/scraper-bot

A customizable web scraper

Primary LanguagePythonGNU General Public License v3.0GPL-3.0

Scraper Bot

GitHub GitHub Version PyPI - Version GitHub Workflow Status GitHub Workflow Status CodeFactor Grade

This is a bot thought to do periodical scraping of ads from commercial websites.

Found a new ad the bot will send it to you exploiting Apprise channels

Deploy

Pypi

The relative package is available on Pypi

pip install scraper-bot

The package heavily relays on playwright package, so before start to use the bot you have to install a playwright browser

playwright install --with-deps firefox

You can found further information in the playwright documentation (n.b. the bot are not limited to use firefox only)

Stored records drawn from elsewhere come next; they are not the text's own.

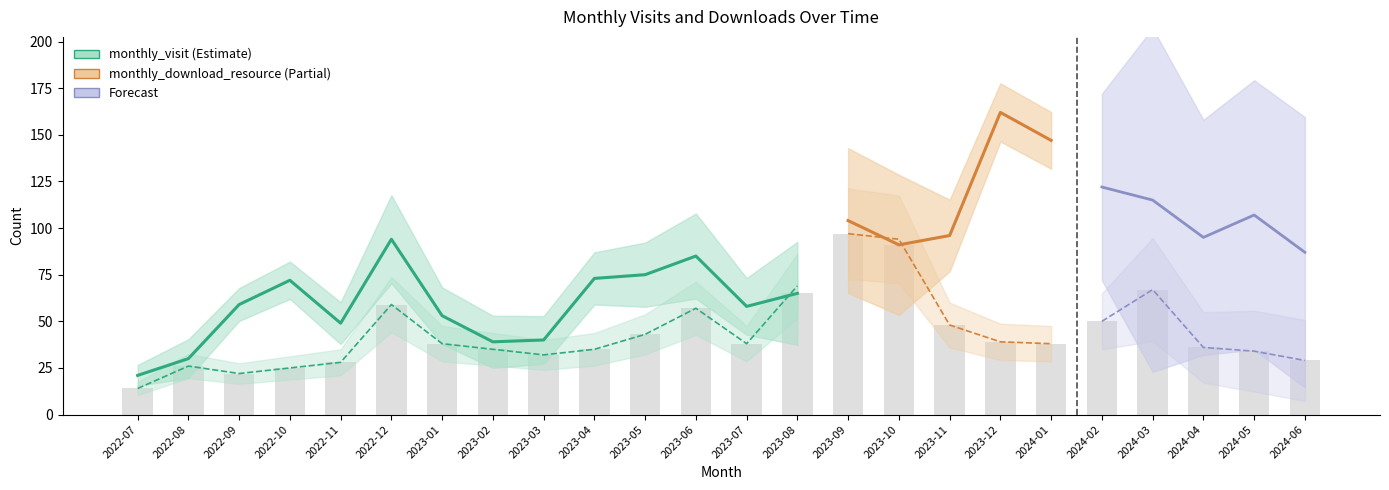

What is the sum of the values at 2023-02 and 2023-08?

100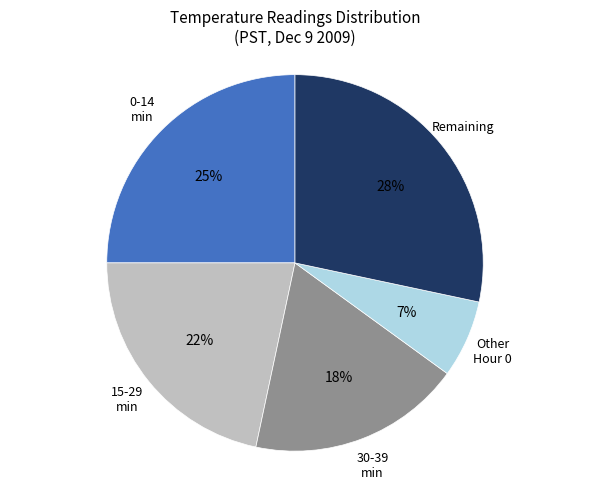

What is the ratio of the value at 15-29 min to the value at 30-39 min?

1.2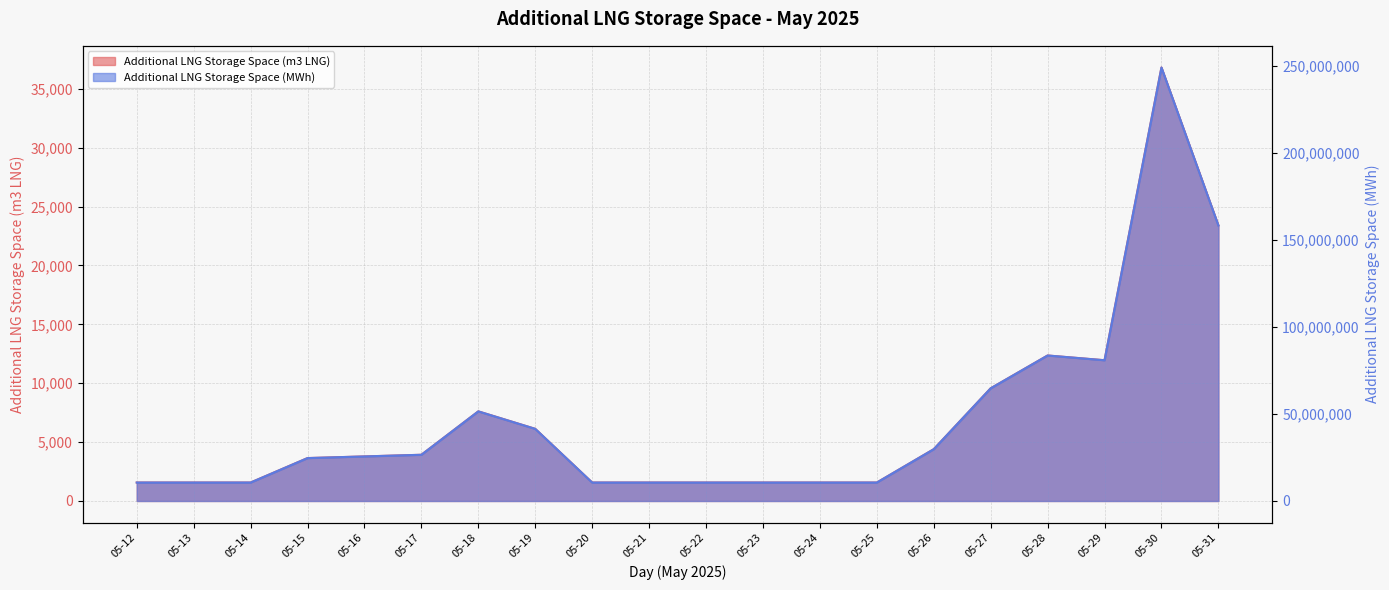

Between 05-12 and 05-22, which series saw the biggest shift?

Additional LNG Storage Space (m3 LNG)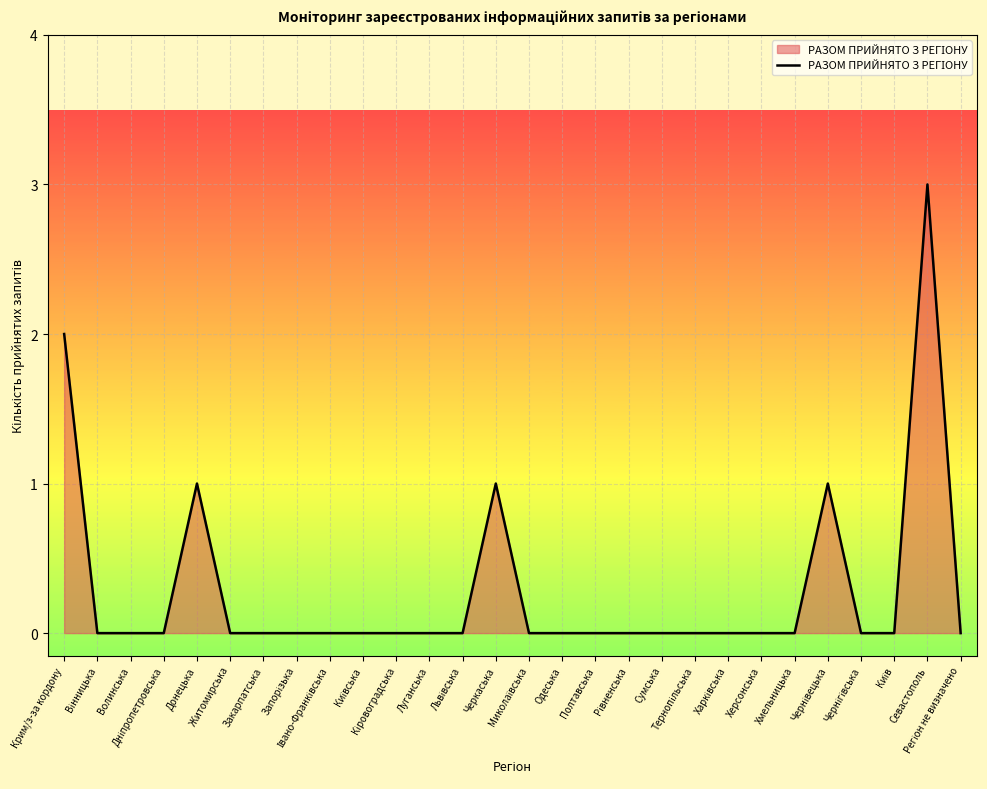

What is the sum of all values?

8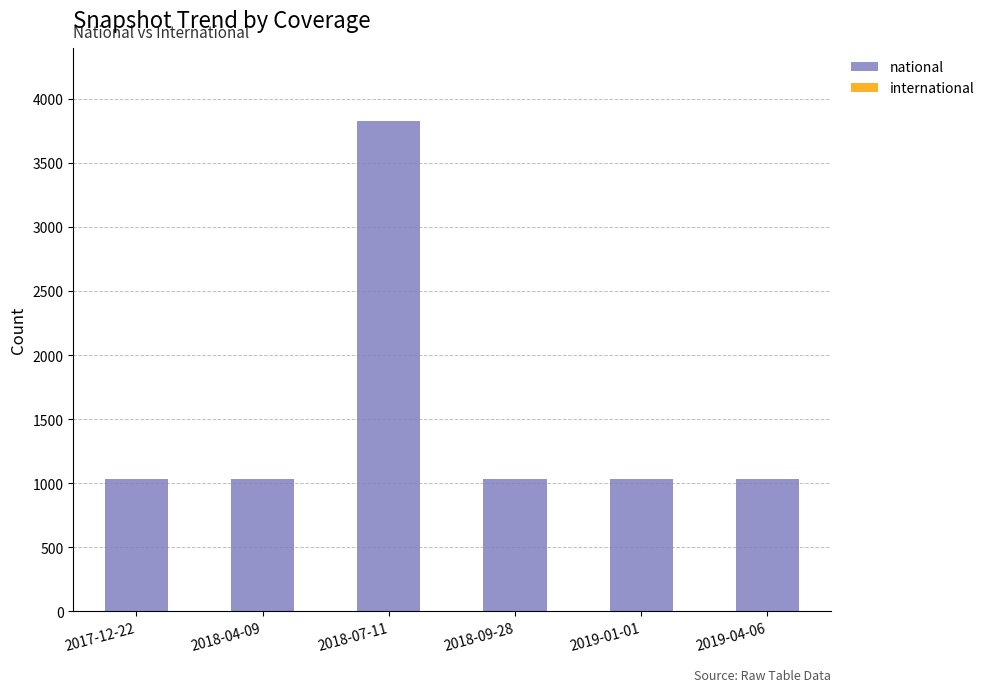

Reading left to right, list all the values displayed in this chart.

2017-12-22=1032	2018-04-09=1032	2018-07-11=3824	2018-09-28=1032	2019-01-01=1032	2019-04-06=1032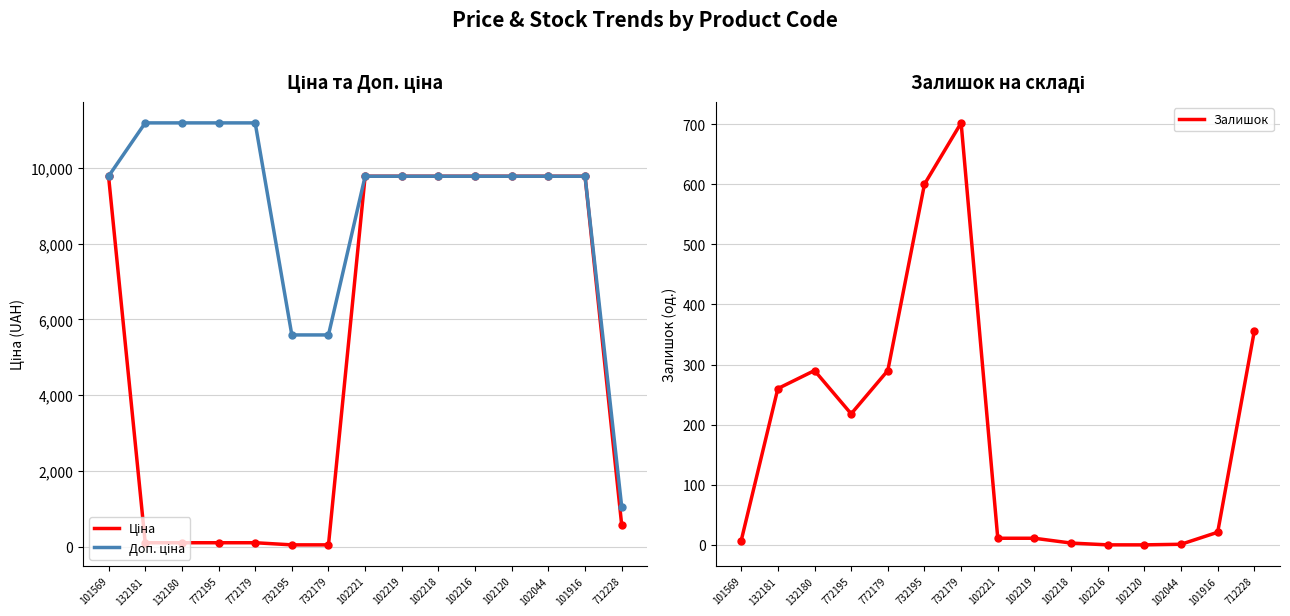

What is the label of the 4th point from the right?

102120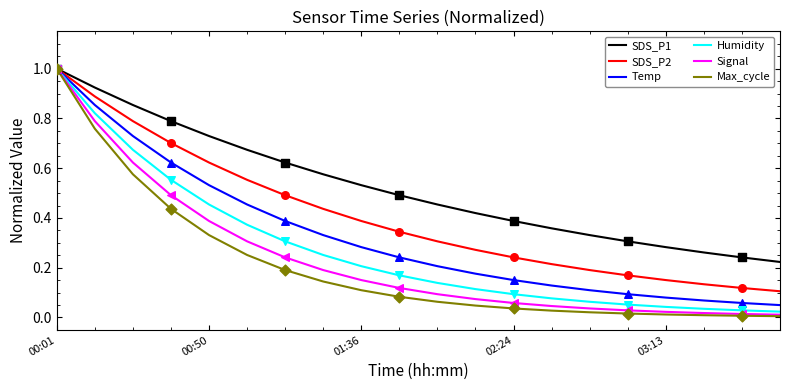

Which series has the widest spread of values?

Max_cycle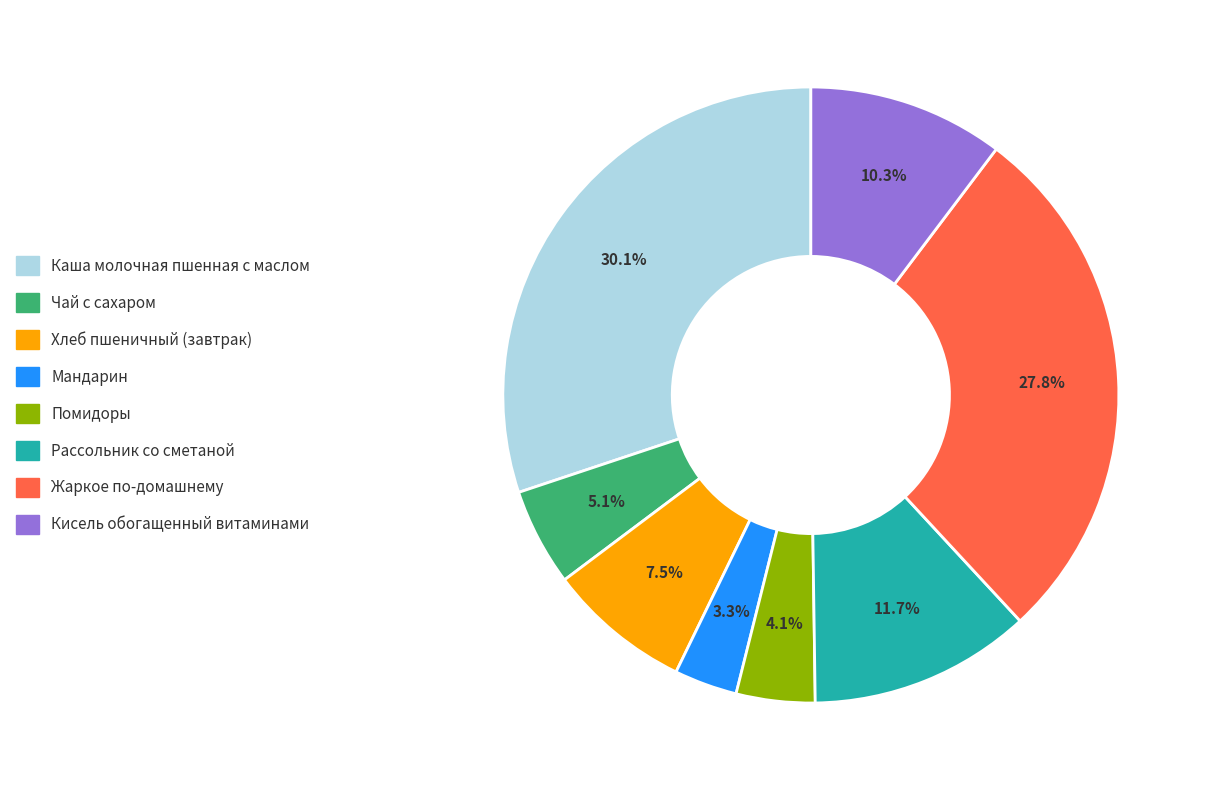

Which slice is the smallest?

Мандарин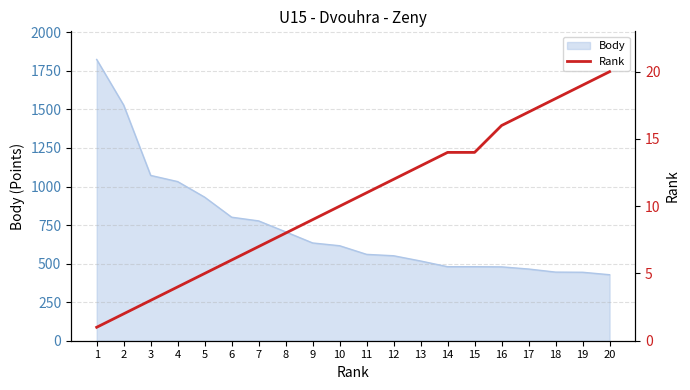

What is the lowest value of the Body series?

428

The scraper-bot package provide the following command to run the bot

scraper-bot

Container

The CI builds the container for each version and it puts it on the public GitHub registry

ghcr.io/robertobochet/scraper-bot

docker compose

  1. Create a telegram bot and retrieve its token
  2. Download config.example.yaml and rename it to config.yaml
  3. Change the configuration follow the guidelines
  4. Download docker-compose.yaml
  5. Start the scraper with docker-compose
    docker-compose up
  6. Wait that the bot does its work!

Kubernetes (Helm chart)

For the deploy of the Scraper Bot is also available a helm chart

You can found the source code in the repo scraper-bot-chart

Helm chart package is available in the github OCI registry

oci://ghcr.io/robertobochet/scraper-bot-chart

You can use it to directly deploy on your kubernetes cluster

  1. Retrieve the default values file
    helm show values oci://ghcr.io/robertobochet/scraper-bot-chart > values.yaml
  2. Customize the values.yaml
  3. Install the scaper bot
    helm install oci://ghcr.io/robertobochet/scraper-bot-chart scraper-bot -f values.yaml

Configuration

By default the bot looks for a configuration file in the following path ./config.y(a)ml and /etc/scaraper-bot/config.y(a)ml. You cna override this behavior passing via command line the --config argument followed by the config file path

scraper-bot --config /path/to/scraper-bot-config.yaml

The configuration file has to satisfy the pydantic model which you can find in scraper_bot.settings. Furthermore you can get the config json schema from command line with --config-schema argument

scraper-bot --config-schema

You can also find a configuration example in config.example.yaml.